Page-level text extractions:

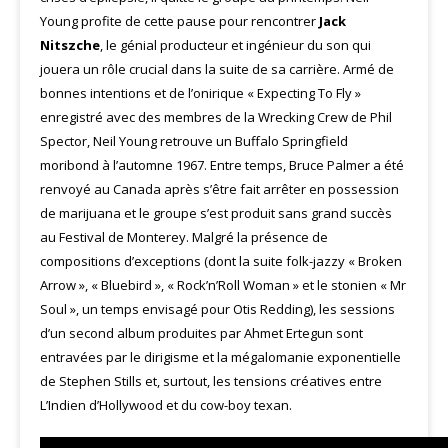
Young profite de cette pause pour rencontrer
Jack
Nitszche
, le génial producteur et ingénieur du son qui
jouera un rôle crucial dans la suite de sa carrière. Armé de
bonnes intentions et de l’onirique « Expecting To Fly »
enregistré avec des membres de la Wrecking Crew de Phil
Spector, Neil Young retrouve un Buffalo Springfield
moribond à l’automne 1967. Entre temps, Bruce Palmer a été
renvoyé au Canada après s’être fait arrêter en possession
de marijuana et le groupe s’est produit sans grand succès
au Festival de Monterey. Malgré la présence de
compositions d’exceptions (dont la suite folk-jazzy « Broken
Arrow », « Bluebird », « Rock’n’Roll Woman » et le stonien « Mr
Soul », un temps envisagé pour Otis Redding), les sessions
d’un second album produites par Ahmet Ertegun sont
entravées par le dirigisme et la mégalomanie exponentielle
de Stephen Stills et, surtout, les tensions créatives entre
L’Indien d’Hollywood et du cow-boy texan.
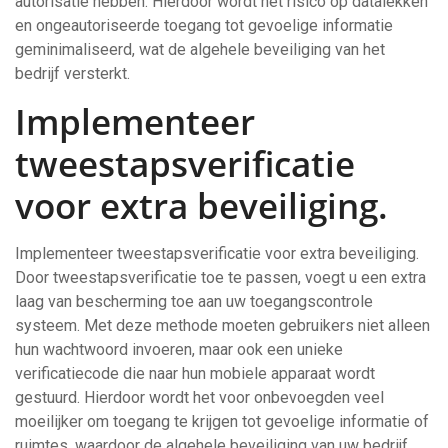
autorisatie hebben. Hierdoor wordt het risico op datalekken
en ongeautoriseerde toegang tot gevoelige informatie
geminimaliseerd, wat de algehele beveiliging van het
bedrijf versterkt.
Implementeer
tweestapsverificatie
voor extra beveiliging.
Implementeer tweestapsverificatie voor extra beveiliging.
Door tweestapsverificatie toe te passen, voegt u een extra
laag van bescherming toe aan uw toegangscontrole
systeem. Met deze methode moeten gebruikers niet alleen
hun wachtwoord invoeren, maar ook een unieke
verificatiecode die naar hun mobiele apparaat wordt
gestuurd. Hierdoor wordt het voor onbevoegden veel
moeilijker om toegang te krijgen tot gevoelige informatie of
ruimtes, waardoor de algehele beveiliging van uw bedrijf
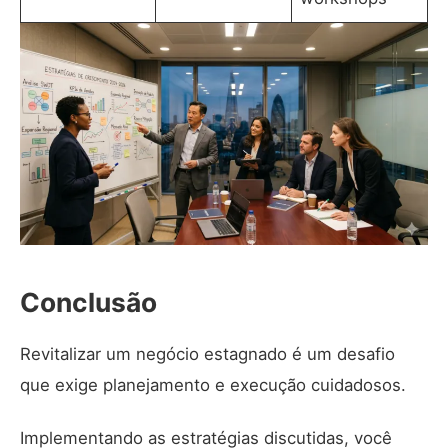
Conclusão
Revitalizar um negócio estagnado é um desafio
que exige planejamento e execução cuidadosos.
Implementando as estratégias discutidas, você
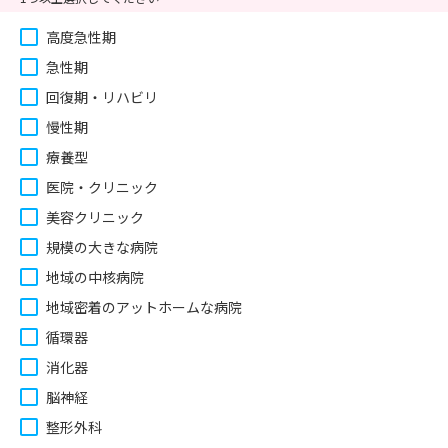
高度急性期
急性期
回復期・リハビリ
慢性期
療養型
医院・クリニック
美容クリニック
規模の大きな病院
地域の中核病院
地域密着のアットホームな病院
循環器
消化器
脳神経
整形外科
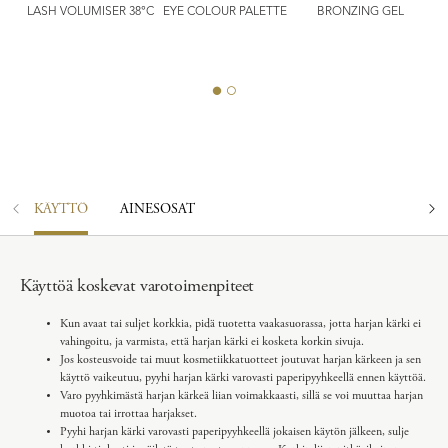
P
LASH VOLUMISER 38°C
EYE COLOUR PALETTE
BRONZING GEL
E &
KÄYTTÖ
AINESOSAT
Käyttöä koskevat varotoimenpiteet
Kun avaat tai suljet korkkia, pidä tuotetta vaakasuorassa, jotta harjan kärki ei
vahingoitu, ja varmista, että harjan kärki ei kosketa korkin sivuja.
Jos kosteusvoide tai muut kosmetiikkatuotteet joutuvat harjan kärkeen ja sen
käyttö vaikeutuu, pyyhi harjan kärki varovasti paperipyyhkeellä ennen käyttöä.
Varo pyyhkimästä harjan kärkeä liian voimakkaasti, sillä se voi muuttaa harjan
muotoa tai irrottaa harjakset.
Pyyhi harjan kärki varovasti paperipyyhkeellä jokaisen käytön jälkeen, sulje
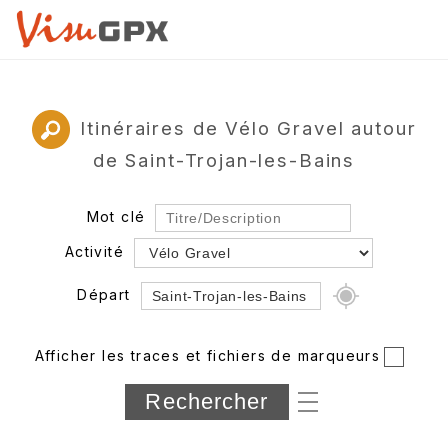
Itinéraires de Vélo Gravel autour
de Saint-Trojan-les-Bains
Mot clé
Activité
Départ
Rayon
Afficher les traces et fichiers de marqueurs
Département
Longueur min/max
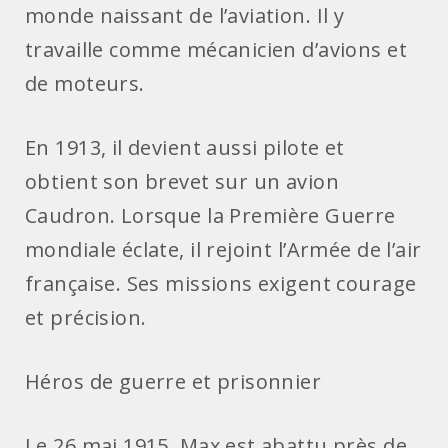
monde naissant de l’aviation. Il y
travaille comme mécanicien d’avions et
de moteurs.
En 1913, il devient aussi pilote et
obtient son brevet sur un avion
Caudron. Lorsque la Première Guerre
mondiale éclate, il rejoint l’Armée de l’air
française. Ses missions exigent courage
et précision.
Héros de guerre et prisonnier
Le 26 mai 1915, Max est abattu près de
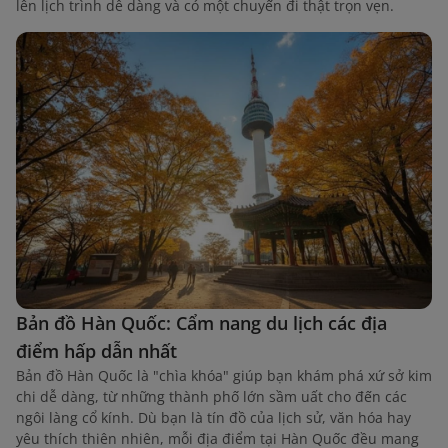
lên lịch trình dễ dàng và có một chuyến đi thật trọn vẹn.
Bản đồ Hàn Quốc: Cẩm nang du lịch các địa
điểm hấp dẫn nhất
Bản đồ Hàn Quốc là "chìa khóa" giúp bạn khám phá xứ sở kim
chi dễ dàng, từ những thành phố lớn sầm uất cho đến các
ngôi làng cổ kính. Dù bạn là tín đồ của lịch sử, văn hóa hay
yêu thích thiên nhiên, mỗi địa điểm tại Hàn Quốc đều mang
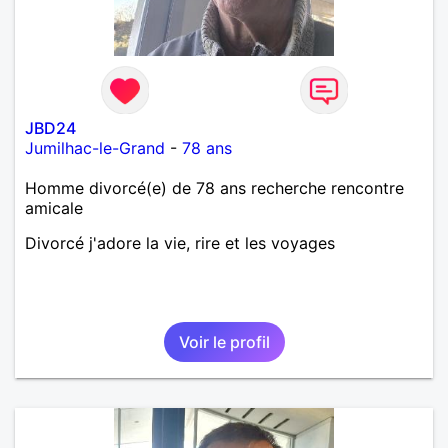
JBD24
Jumilhac-le-Grand
-
78 ans
Homme divorcé(e) de 78 ans recherche rencontre
amicale
Divorcé j'adore la vie, rire et les voyages
Voir le profil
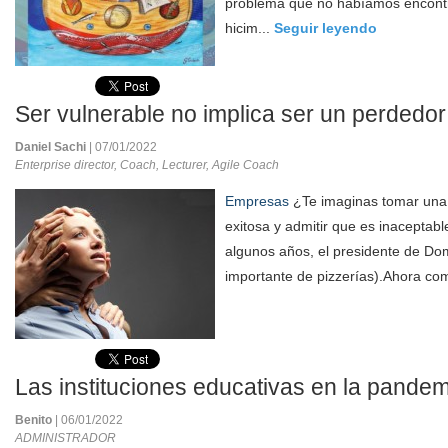
problema que no habíamos encontr
hicim...
Seguir leyendo
Ser vulnerable no implica ser un perdedor
Daniel Sachi
| 07/01/2022
Enterprise director, Coach, Lecturer, Agile Coach
Empresas
¿Te imaginas tomar una 
exitosa y admitir que es inaceptab
algunos años, el presidente de D
importante de pizzerías).Ahora co
Las instituciones educativas en la pande
Benito
| 06/01/2022
ADMINISTRADOR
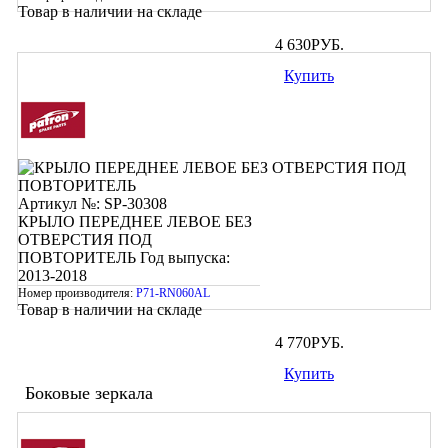
Товар в наличии на складе
4 630
РУБ.
Купить
Артикул №: SP-30308
КРЫЛО ПЕРЕДНЕЕ ЛЕВОЕ БЕЗ
ОТВЕРСТИЯ ПОД
ПОВТОРИТЕЛЬ
Год выпуска:
2013-2018
Номер производителя:
P71-RN060AL
Товар в наличии на складе
4 770
РУБ.
Купить
Боковые зеркала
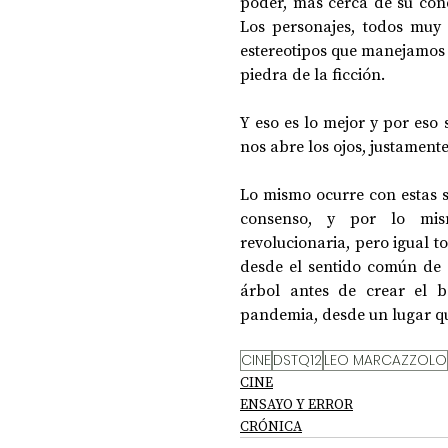
poder, más cerca de su condi
Los personajes, todos muy 
estereotipos que manejamos d
piedra de la ficción.
Y eso es lo mejor y por eso
nos abre los ojos, justament
Lo mismo ocurre con estas s
consenso, y por lo mis
revolucionaria, pero igual t
desde el sentido común de 
árbol antes de crear el b
pandemia, desde un lugar que
CINE
DSTQ12
LEO MARCAZZOLO
CINE
ENSAYO Y ERROR
CRÓNICA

» **DESCRIPTION OF THE TASK**: Only lines holding the string "gevoelige" are wanted; gather each one from the entries above.

» **PROBLEM SOLUTION**:
en ongeautoriseerde toegang tot gevoelige informatie
moeilijker om toegang te krijgen tot gevoelige informatie of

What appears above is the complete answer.